If $$\left( {1 + 3 + 5 + ..... + p} \right) + \left( {1 + 3 + 5 + ..... + q} \right) = \left( {1 + 3 + 5 + ..... + r} \right)$$              where each set of parentheses contains the sum of consecutive odd integers as shown, what is the smallest possible value of $$\left( {p + q + r} \right){\text{where }}p > 6?$$

Solution :
Since $$n^{th}$$ term of A.P. $$ = a + \left( {n - 1} \right)d$$
$$\therefore p = 1 + \left( {n - 1} \right)2$$
( ∵ First term $$= a = 1$$  and common difference $$= d = 2$$  )

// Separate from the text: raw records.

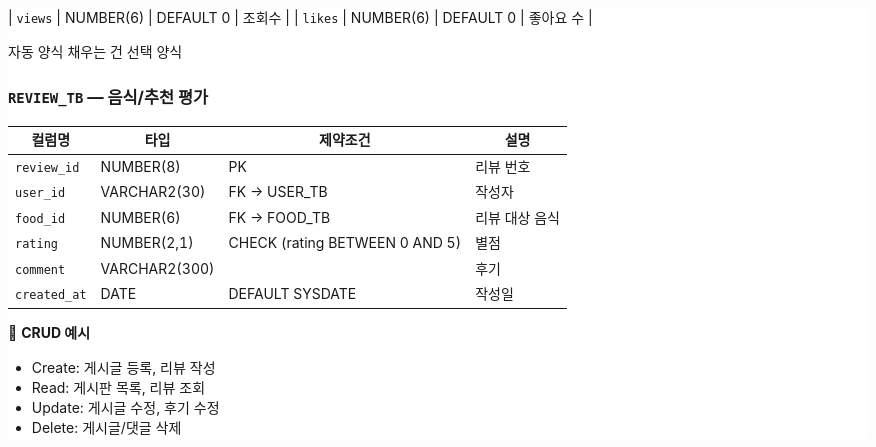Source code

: | `views`      | NUMBER(6)     | DEFAULT 0       | 조회수                |
| `likes`      | NUMBER(6)     | DEFAULT 0       | 좋아요 수              |

자동 양식 채우는 건 선택 양식
### `REVIEW_TB` — 음식/추천 평가

| 컬럼명          | 타입            | 제약조건                           | 설명       |
| ------------ | ------------- | ------------------------------ | -------- |
| `review_id`  | NUMBER(8)     | PK                             | 리뷰 번호    |
| `user_id`    | VARCHAR2(30)  | FK → USER_TB                   | 작성자      |
| `food_id`    | NUMBER(6)     | FK → FOOD_TB                   | 리뷰 대상 음식 |
| `rating`     | NUMBER(2,1)   | CHECK (rating BETWEEN 0 AND 5) | 별점       |
| `comment`    | VARCHAR2(300) |                                | 후기       |
| `created_at` | DATE          | DEFAULT SYSDATE                | 작성일      |

🔹 **CRUD 예시**

* Create: 게시글 등록, 리뷰 작성
* Read: 게시판 목록, 리뷰 조회
* Update: 게시글 수정, 후기 수정
* Delete: 게시글/댓글 삭제

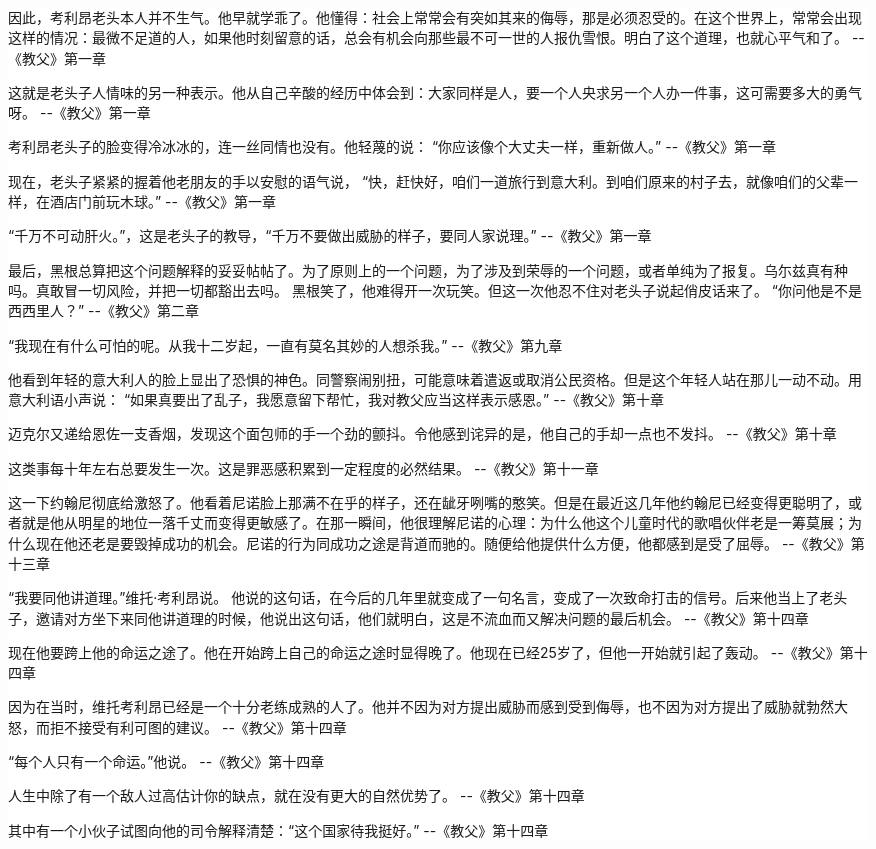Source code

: 因此，考利昂老头本人并不生气。他早就学乖了。他懂得：社会上常常会有突如其来的侮辱，那是必须忍受的。在这个世界上，常常会出现这样的情况：最微不足道的人，如果他时刻留意的话，总会有机会向那些最不可一世的人报仇雪恨。明白了这个道理，也就心平气和了。
--《教父》第一章

这就是老头子人情味的另一种表示。他从自己辛酸的经历中体会到：大家同样是人，要一个人央求另一个人办一件事，这可需要多大的勇气呀。
--《教父》第一章

考利昂老头子的脸变得冷冰冰的，连一丝同情也没有。他轻蔑的说：
“你应该像个大丈夫一样，重新做人。”
--《教父》第一章

现在，老头子紧紧的握着他老朋友的手以安慰的语气说，
“快，赶快好，咱们一道旅行到意大利。到咱们原来的村子去，就像咱们的父辈一样，在酒店门前玩木球。”
--《教父》第一章

“千万不可动肝火。”，这是老头子的教导，“千万不要做出威胁的样子，要同人家说理。”
--《教父》第一章

最后，黑根总算把这个问题解释的妥妥帖帖了。为了原则上的一个问题，为了涉及到荣辱的一个问题，或者单纯为了报复。乌尓兹真有种吗。真敢冒一切风险，并把一切都豁出去吗。
黑根笑了，他难得开一次玩笑。但这一次他忍不住对老头子说起俏皮话来了。
“你问他是不是西西里人？”
--《教父》第二章

“我现在有什么可怕的呢。从我十二岁起，一直有莫名其妙的人想杀我。”
--《教父》第九章

他看到年轻的意大利人的脸上显出了恐惧的神色。同警察闹别扭，可能意味着遣返或取消公民资格。但是这个年轻人站在那儿一动不动。用意大利语小声说：
“如果真要出了乱子，我愿意留下帮忙，我对教父应当这样表示感恩。”
--《教父》第十章

迈克尔又递给恩佐一支香烟，发现这个面包师的手一个劲的颤抖。令他感到诧异的是，他自己的手却一点也不发抖。
--《教父》第十章

这类事每十年左右总要发生一次。这是罪恶感积累到一定程度的必然结果。
--《教父》第十一章

这一下约翰尼彻底给激怒了。他看着尼诺脸上那满不在乎的样子，还在龇牙咧嘴的憨笑。但是在最近这几年他约翰尼已经变得更聪明了，或者就是他从明星的地位一落千丈而变得更敏感了。在那一瞬间，他很理解尼诺的心理：为什么他这个儿童时代的歌唱伙伴老是一筹莫展；为什么现在他还老是要毁掉成功的机会。尼诺的行为同成功之途是背道而驰的。随便给他提供什么方便，他都感到是受了屈辱。
--《教父》第十三章

“我要同他讲道理。”维托·考利昂说。
他说的这句话，在今后的几年里就变成了一句名言，变成了一次致命打击的信号。后来他当上了老头子，邀请对方坐下来同他讲道理的时候，他说出这句话，他们就明白，这是不流血而又解决问题的最后机会。
--《教父》第十四章

现在他要跨上他的命运之途了。他在开始跨上自己的命运之途时显得晚了。他现在已经25岁了，但他一开始就引起了轰动。
--《教父》第十四章

因为在当时，维托考利昂已经是一个十分老练成熟的人了。他并不因为对方提出威胁而感到受到侮辱，也不因为对方提出了威胁就勃然大怒，而拒不接受有利可图的建议。
--《教父》第十四章

“每个人只有一个命运。”他说。
--《教父》第十四章

人生中除了有一个敌人过高估计你的缺点，就在没有更大的自然优势了。
--《教父》第十四章

其中有一个小伙子试图向他的司令解释清楚：“这个国家待我挺好。”
--《教父》第十四章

$$\eqalign{ & \Rightarrow n = \frac{{p + 1}}{2} \cr & \therefore \left( {1 + 3 + 5 + ..... + p} \right) + \left( {1 + 3 + 5 + ..... + q} \right) = \left( {1 + 3 + 5 + ..... + r} \right) \cr & \Rightarrow \frac{{\frac{{p + 1}}{2}}}{2}\left[ {2 \times 1 + \left( {\frac{{p + 1}}{2} - 1} \right)2} \right] + \frac{{\left( {\frac{{q + 1}}{2}} \right)}}{2}\left[ {2 \times 1 + \left( {\frac{{q + 1}}{2} - 1} \right)2} \right] \cr & = \frac{{r + 1}}{4}\left[ {2 \times 1 + \left( {\frac{{r + 1}}{2} - 1} \right)2} \right] \cr & \Rightarrow \frac{{p + 1}}{4}\left[ {2 + \left( {p - 1} \right)} \right] + \frac{{q + 1}}{4}\left[ {2 + \left( {q - 1} \right)} \right] \cr & = \frac{{r + 1}}{4}\left[ {2 + r - 1} \right] \cr & \Rightarrow {\left( {p + 1} \right)^2} + {\left( {q + 1} \right)^2} = {\left( {r + 1} \right)^2} \cr} $$
This is the possible only when $$p = 7, q = 5, r = 9$$
$$ \therefore p + q + r = 7 + 5 + 9 = 21$$